Blimey, what did I miss?

I presume MN was jealous of all the compliments Arthur Terry was giving us and deleted his posts in a fit of envy?

moraldisorder, as someone further upthread said, even children horribly abused by their parent still love them- that, in a way, is often the biggest tragedy of child abuse- but in the absence of abuse, a parent is deemed to be 'good enough', even if their views and values are different.

So it's not a case of letting the child decide, but more a case of offsetting the impact of being separated from the less good parent- in your DSD's case, the mother- with the benefit of spending time with the 'better' parent.

Often, the damage done by separating a child from an adequate but not brilliant parent far outweighs any advantages gained by spending more time with the 'better' parent.

I think it's important for children to have a stable base, and this is a factor which often influences court decisions not to give 50/50 custody. The mother is usually the primary caregiver, so it follows that she is more likely to gain a greater % of custody.

I would like to see it made easier for men to be the primary caregiver, and for raising children to be financially rewarded on a par with WOH, which I think would have a huge knock-on effect on the amount of men gaining custody of their children.

moraldisorder · 07/11/2010 17:38

Often, the damage done by separating a child from an adequate but not brilliant parent far outweighs any advantages gained by spending more time with the 'better' parent

I really hope this is not true in our case but it is food for thought.

CerysM · 07/11/2010 18:54

I think tether put it very well. Of course racism and homophobia are particularly abhorrent, but that aside, we could all be judged and found wanting by others who hold different values or beliefs, so it doesn't necessarily follow that they make someone a bad mother. There are probably many parents of either gender who espouse such views, and all we can hope is that the child grows up to form their own opinions, with all the wealth of information available to them in this day and age. I may be naive but I find it hard to believe that a child of the 21st Century would not figure out pretty early in life that those are very outdated and unacceptable viewpoints, and distance themselves from them pretty damn quick!
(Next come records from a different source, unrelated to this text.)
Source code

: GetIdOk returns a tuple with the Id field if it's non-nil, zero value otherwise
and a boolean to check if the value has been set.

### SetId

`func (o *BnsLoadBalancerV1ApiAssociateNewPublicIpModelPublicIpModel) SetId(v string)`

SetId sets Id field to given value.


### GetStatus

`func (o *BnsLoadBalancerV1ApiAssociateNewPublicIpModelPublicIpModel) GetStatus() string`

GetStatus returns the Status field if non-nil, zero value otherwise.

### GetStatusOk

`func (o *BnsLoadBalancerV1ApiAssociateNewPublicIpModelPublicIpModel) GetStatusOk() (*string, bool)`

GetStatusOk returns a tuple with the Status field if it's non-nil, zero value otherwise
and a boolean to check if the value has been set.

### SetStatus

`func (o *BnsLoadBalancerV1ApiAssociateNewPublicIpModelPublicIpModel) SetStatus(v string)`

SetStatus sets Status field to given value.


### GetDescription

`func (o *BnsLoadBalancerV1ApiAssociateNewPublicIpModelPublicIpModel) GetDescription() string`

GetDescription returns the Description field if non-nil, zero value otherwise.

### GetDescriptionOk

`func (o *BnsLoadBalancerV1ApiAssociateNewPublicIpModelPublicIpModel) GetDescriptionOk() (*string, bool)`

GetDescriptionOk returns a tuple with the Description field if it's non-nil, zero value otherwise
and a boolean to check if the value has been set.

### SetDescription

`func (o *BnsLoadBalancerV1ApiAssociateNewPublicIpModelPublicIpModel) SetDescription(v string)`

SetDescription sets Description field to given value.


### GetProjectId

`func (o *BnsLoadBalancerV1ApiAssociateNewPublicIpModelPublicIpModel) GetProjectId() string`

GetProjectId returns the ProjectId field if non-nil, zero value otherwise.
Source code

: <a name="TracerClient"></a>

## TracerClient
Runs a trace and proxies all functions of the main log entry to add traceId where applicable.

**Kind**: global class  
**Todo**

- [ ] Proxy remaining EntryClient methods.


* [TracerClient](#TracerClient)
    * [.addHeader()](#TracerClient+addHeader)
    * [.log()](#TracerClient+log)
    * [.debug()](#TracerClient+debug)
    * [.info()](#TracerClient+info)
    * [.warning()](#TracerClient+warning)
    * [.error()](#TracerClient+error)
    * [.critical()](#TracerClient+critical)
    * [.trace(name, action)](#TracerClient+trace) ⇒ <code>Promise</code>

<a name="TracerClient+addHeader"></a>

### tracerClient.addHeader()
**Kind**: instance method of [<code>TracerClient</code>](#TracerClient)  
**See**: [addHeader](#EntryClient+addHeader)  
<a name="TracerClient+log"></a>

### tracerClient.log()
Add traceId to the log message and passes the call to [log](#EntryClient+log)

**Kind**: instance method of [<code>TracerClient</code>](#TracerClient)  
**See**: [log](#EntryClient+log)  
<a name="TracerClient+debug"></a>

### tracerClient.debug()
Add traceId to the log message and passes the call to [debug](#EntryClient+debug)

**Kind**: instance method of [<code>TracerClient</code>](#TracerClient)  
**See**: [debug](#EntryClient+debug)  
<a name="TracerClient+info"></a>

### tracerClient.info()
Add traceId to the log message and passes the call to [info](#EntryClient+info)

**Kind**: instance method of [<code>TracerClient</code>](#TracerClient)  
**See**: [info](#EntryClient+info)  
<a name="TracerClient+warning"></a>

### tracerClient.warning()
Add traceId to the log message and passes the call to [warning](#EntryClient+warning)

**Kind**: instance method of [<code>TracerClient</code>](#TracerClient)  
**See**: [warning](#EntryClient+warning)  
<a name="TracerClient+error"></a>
And your DSD, at 11, would probably never forgive you or her father for forcibly separating her from her mother. She would never see that you were doing what you thought was best for her. At her age she's doubtless pretty certain of her own mind!

And as for her future, remember that your DSD's mum will likely have very little input in reality. My parents tried to push me in many a direction, to absolutely no avail Grin

moraldisorder · 08/11/2010 10:51

Thnaks cerys, that was a comforting post.